[Document passage]:
________________

Discrete Mathematics, Logic & Reasoning

Module aims

In this module you will learn how discrete mathematics and logic can be used to describe and reason about computational structures and systems.  The module provides an important  foundation for many core topics in Computing, such as computer hardware design, algorithm analysis, and program reasoning. Central to this module are proof techniques, which are important when establishing whether or not a program or system behaves according to its specification. The ability to use mathematics and logic to formalise such specifications is also a key learning outcome.

Learning outcomes

Upon successful completion of this module you will be able to:
- construct various types of mathematical proof using informal and formal reasoning
- define properties of fundamential discrete structures, such as sets, relations and functions
- read, parse and evaluate logical formulas
- formalise English statements into logic
- use logic to specify the desired properties of a system, program or algorithm
- use induction to reason about the correctness of recursive programs and data structures
- provide suitable pre, post and mid conditions and invariants for imperative program fragments
- use logic to reason about the correctness of imperative programs

Module syllabus

Logical connectives
Proof methods
Sets, relations and functions
Inductive reasoning applied to recursive programs and data types
Formalisation of logic syntax and semantics
Validity and satisfiability
Logical proof systems
Soundeness and completeness
Specification of pre-, post- and mid-conditions
Loop invariants and variants
Logical reasoning applied to imperative programs

Teaching methods

The material will be taught through traditional lectures, backed up by formative exercises designed to reinforce the material as it is taught. Classroom sessions will comprise traditional lecture material interspersed with problem solving, using selected formative exercises as examples. Some of the other exercises will be covered in small-group tutorials, Personal Maths Tutorials (PMTs), which are weekly one-hour tutorials run by academic tutors and Undergraduate Teaching Assistants (UTAs). These tutorials encourage group discussions and group problem solving designed to reinforce your understanding of key topics in logic, discrete mathematics and program reasoning. The remaining exercises are intended for you to use for self-study.

________________

[Extracted material]:
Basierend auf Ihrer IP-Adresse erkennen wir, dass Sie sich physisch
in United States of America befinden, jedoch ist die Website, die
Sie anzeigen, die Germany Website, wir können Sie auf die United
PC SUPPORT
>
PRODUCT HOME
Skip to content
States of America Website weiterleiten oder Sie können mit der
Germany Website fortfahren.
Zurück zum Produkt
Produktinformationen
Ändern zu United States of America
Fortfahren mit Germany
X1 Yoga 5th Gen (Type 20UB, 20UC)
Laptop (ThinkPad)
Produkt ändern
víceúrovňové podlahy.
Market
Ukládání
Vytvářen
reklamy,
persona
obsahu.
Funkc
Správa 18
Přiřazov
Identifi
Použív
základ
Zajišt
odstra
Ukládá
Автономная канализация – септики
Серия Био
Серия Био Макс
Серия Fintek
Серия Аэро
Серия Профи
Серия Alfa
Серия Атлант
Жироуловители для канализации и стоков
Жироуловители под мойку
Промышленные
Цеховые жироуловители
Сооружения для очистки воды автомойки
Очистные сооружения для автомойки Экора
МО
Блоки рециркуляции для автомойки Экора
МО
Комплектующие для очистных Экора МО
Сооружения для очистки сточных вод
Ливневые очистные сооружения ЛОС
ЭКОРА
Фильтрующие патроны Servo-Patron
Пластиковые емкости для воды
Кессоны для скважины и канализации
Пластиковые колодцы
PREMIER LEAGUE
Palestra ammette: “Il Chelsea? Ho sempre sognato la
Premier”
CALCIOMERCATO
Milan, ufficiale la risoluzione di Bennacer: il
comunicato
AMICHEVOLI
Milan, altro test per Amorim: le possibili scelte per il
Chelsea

________________

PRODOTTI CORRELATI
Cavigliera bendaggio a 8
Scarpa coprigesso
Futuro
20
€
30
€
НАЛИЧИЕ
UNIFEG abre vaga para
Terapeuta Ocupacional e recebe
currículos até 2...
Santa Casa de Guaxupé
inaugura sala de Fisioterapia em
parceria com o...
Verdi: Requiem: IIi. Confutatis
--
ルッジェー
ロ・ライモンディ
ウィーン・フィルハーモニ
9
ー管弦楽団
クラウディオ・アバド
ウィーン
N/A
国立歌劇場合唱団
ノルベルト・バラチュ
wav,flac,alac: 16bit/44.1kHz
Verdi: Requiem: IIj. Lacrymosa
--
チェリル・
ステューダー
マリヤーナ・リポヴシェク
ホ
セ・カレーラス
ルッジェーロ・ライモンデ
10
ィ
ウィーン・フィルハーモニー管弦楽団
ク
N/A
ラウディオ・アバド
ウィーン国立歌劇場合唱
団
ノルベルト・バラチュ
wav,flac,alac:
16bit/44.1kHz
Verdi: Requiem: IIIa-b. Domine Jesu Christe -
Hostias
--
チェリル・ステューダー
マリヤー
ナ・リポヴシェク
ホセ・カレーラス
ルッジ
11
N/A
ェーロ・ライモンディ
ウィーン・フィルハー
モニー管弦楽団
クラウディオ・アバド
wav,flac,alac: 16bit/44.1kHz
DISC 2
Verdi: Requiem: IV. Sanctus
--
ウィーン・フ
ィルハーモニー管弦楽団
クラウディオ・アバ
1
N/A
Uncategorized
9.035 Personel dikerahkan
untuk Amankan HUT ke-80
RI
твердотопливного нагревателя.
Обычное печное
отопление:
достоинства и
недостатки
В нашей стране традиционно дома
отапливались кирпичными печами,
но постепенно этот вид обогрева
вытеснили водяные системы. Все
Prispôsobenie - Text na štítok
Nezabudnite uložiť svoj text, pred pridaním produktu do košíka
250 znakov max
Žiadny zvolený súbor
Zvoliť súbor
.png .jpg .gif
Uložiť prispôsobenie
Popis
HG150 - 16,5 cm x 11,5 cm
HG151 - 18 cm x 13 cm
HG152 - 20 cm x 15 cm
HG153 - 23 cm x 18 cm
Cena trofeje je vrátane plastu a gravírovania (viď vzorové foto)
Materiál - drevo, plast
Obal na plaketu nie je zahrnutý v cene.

________________

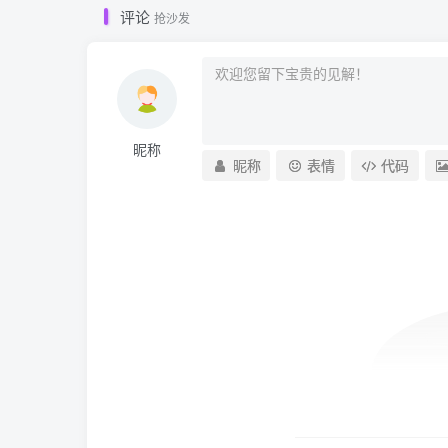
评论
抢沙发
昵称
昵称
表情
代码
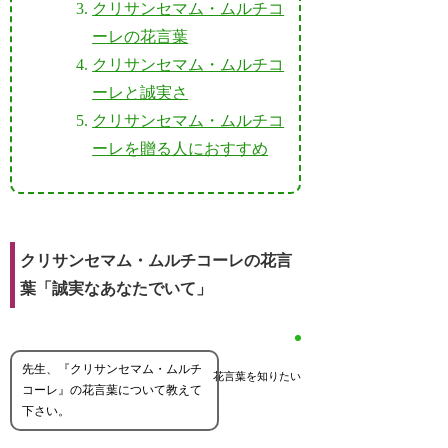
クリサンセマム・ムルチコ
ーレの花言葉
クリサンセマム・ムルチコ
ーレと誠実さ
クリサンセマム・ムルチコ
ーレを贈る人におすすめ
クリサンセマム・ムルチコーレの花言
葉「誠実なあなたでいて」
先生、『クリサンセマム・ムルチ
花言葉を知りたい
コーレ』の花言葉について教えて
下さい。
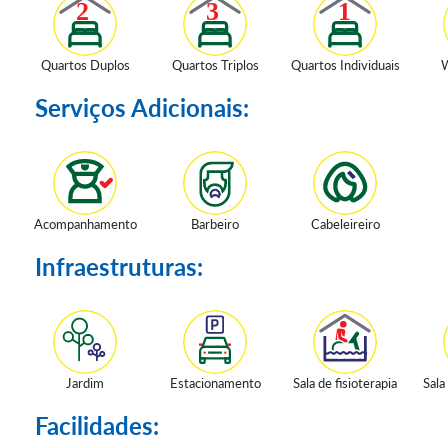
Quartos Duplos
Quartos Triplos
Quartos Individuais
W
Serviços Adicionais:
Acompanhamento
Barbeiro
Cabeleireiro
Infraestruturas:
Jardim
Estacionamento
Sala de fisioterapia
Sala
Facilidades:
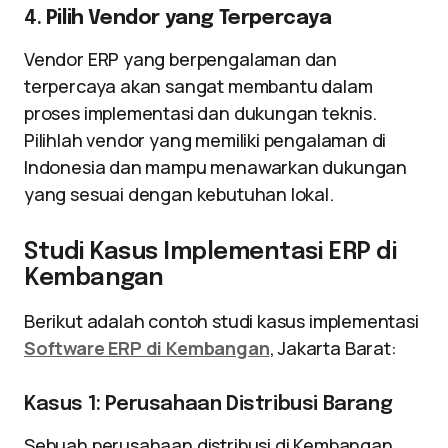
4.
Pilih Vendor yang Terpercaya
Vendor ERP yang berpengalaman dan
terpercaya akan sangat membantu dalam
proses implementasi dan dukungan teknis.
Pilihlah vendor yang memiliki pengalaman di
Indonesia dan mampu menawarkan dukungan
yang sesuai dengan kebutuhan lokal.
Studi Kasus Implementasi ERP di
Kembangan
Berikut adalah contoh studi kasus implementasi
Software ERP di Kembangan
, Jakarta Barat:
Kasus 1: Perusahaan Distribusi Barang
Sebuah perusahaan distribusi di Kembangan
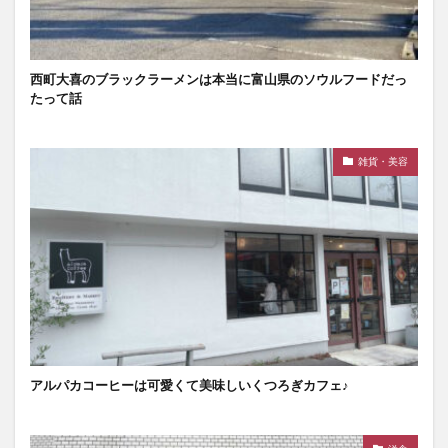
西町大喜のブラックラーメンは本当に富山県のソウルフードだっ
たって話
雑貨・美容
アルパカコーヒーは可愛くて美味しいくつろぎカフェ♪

________________

[Exercise tasks]:
• 1. According to the module description, who runs the Personal Maths Tutorials?
• 2. Please lay out the lines of the records as a JSON list of strings, one string per line, starting at the line containing "Quartos Duplos" and ending at the line containing "アルパカコーヒーは可愛くて美味しいくつろぎカフェ♪". Leave the pictures out of the list.

[Solved tasks]:
• 1. Academic tutors and Undergraduate Teaching Assistants (UTAs).

• 2.
[
  "Quartos Duplos",
  "Quartos Triplos",
  "Quartos Individuais",
  "W",
  "Serviços Adicionais:",
  "Acompanhamento",
  "Barbeiro",
  "Cabeleireiro",
  "Infraestruturas:",
  "Jardim",
  "Estacionamento",
  "Sala de fisioterapia",
  "Sala",
  "Facilidades:",
  "4.",
  "Pilih Vendor yang Terpercaya",
  "Vendor ERP yang berpengalaman dan",
  "terpercaya akan sangat membantu dalam",
  "proses implementasi dan dukungan teknis.",
  "Pilihlah vendor yang memiliki pengalaman di",
  "Indonesia dan mampu menawarkan dukungan",
  "yang sesuai dengan kebutuhan lokal.",
  "Studi Kasus Implementasi ERP di",
  "Kembangan",
  "Berikut adalah contoh studi kasus implementasi",
  "Software ERP di Kembangan",
  ", Jakarta Barat:",
  "Kasus 1: Perusahaan Distribusi Barang",
  "Sebuah perusahaan distribusi di Kembangan",
  "西町大喜のブラックラーメンは本当に富山県のソウルフードだっ",
  "たって話",
  "雑貨・美容",
  "アルパカコーヒーは可愛くて美味しいくつろぎカフェ♪"
]